Matt, what is your interpretation of that statement that the additional stock issuance to the VCs was not part of the original rights of Series C, D, and E? I did not dig this up by myself as you can imagine. One source pointed me to it as proof of his argument that the VCs are being favored.

Does it mean that AEI gave away something that they should not have given to the VCs? What information should the retail investors have been given about this?

That would appear to be at the nub of the issue.

Ron

While there may very well end up being a smoking gun in all of this, I am assuming that much of the specifics was in the Offering Memorandum. The issue is that they probably did not fully inform the retail customers about how these terms varied from institutionally structured deals. You were correct in commenting that their customer is really the VC versus the retail customer. I would imagine that most retail investors did not even dive into the docs.

Matt,

As a former private equity associate and now a current public equity analyst, I think you may be ignoring a broader issue. Many private placement shops can certainly be run as a boiler room. I do believe you give too much credit to the retail "investor," who assumes the banker is following his/her fiduciary duty. While you and I would ask the question "if the deal isn't good enough for Kleiner Perkins to invest a follow-on round, why should I," many of the doctors and lawyers naturally assume that the valuation work and the "sales" pitch is honest.

I wouldn't want to offer an opinion on Advanced Equities; however, VC firms have certainly latched onto AE when they wanted to keep a company afloat but weren't willing to do it with more of their own (and LP) capital.

Yes . . . caveat emptor. But the private markets and "qualified investors" do not excuse investment bankers from pumping and dumping.

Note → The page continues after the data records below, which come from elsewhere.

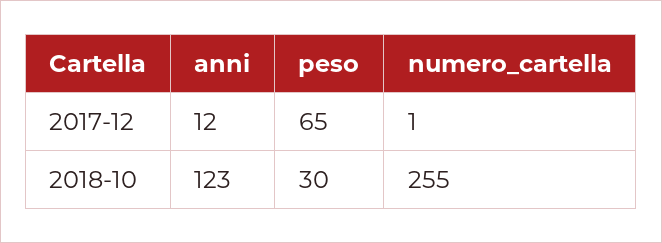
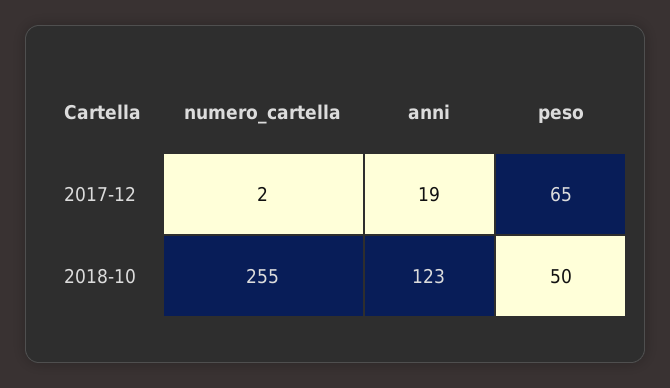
anni, 2017-12: 12 -> 19
numero_cartella, 2017-12: 1 -> 2
peso, 2018-10: 30 -> 50

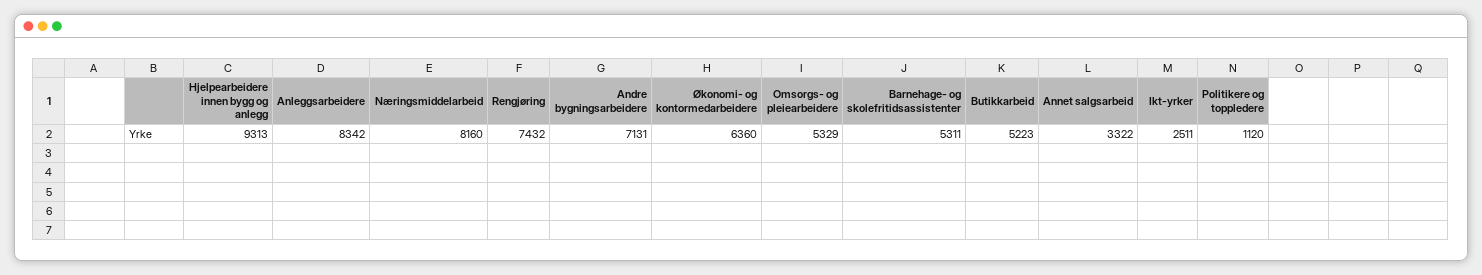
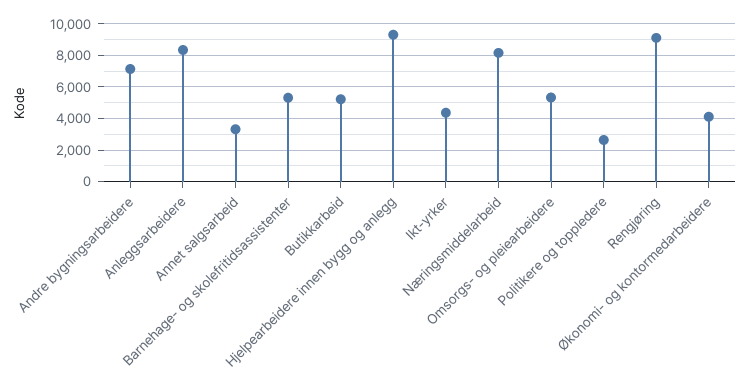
Rengjøring: 7432 -> 9000
Økonomi- og kontormedarbeidere: 6360 -> 4000
Ikt-yrker: 2511 -> 4500
Politikere og toppledere: 1120 -> 2500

Very true, Rick. Pure private placement shops don't have nearly the conflict of interest and responsibility to look out for investors as do retail brokers like the Advanced Equities of the world do. The retail customer is trusting that they will be treated honestly and openly. I would have only hoped that after the "system" stung them in 1999-2000, that they would have looked at offerings with a more discerning eye. But, if not trained in this world, they will have trouble knowing what to look for and what are the norms. Of course, as Buffett say, invest within your realm of competency. Good points.

Matt, Thanks for the insight. The thought that keeps flashing in my head is the video of AJ and his night out on NYC and how the financial markets are so incestuous. The avg investor seems to take allot of what analysts say as gospel when recent history has shown how deceptive some really are. I'm beginning to like Real Estate more and more :) The nice thing about RE is that it will never have a value of $0 whereas playing in the financial markets can actually result in < $0. I'm way off the subject matter of your post but that is what was on my mind :)
Thanks!

If you jump into Real Estate, just be careful about leverage. I started my Wall Street career in RE Merchant Banking and when things go bad, not only do you lose your investment, but the lenders come after the other assets!

All this above just goes to say, as you imply, that everyone should use common sense and do their own homework in matters of money.

The problem with the AEI deal was not just that they peddled bad deals or overpromised. It is that they violated securities laws in a variety of ways.

a) They mass-marketed private placements by sending out literally hundreds of PPMs. (The standard rule of thumb is no more than 99.)

b) Unsuitability: they placed PPMs in accounts that should not have had it as an investment.

c) They solicited new clients with private placements (again, a violation of securities regs).

The amazing thing to me is that these guys have been around as long as they have. In my opinion it is a classic case of the Illinois securities regulators and NASDAQ and SEC regulators being asleep at the wheel.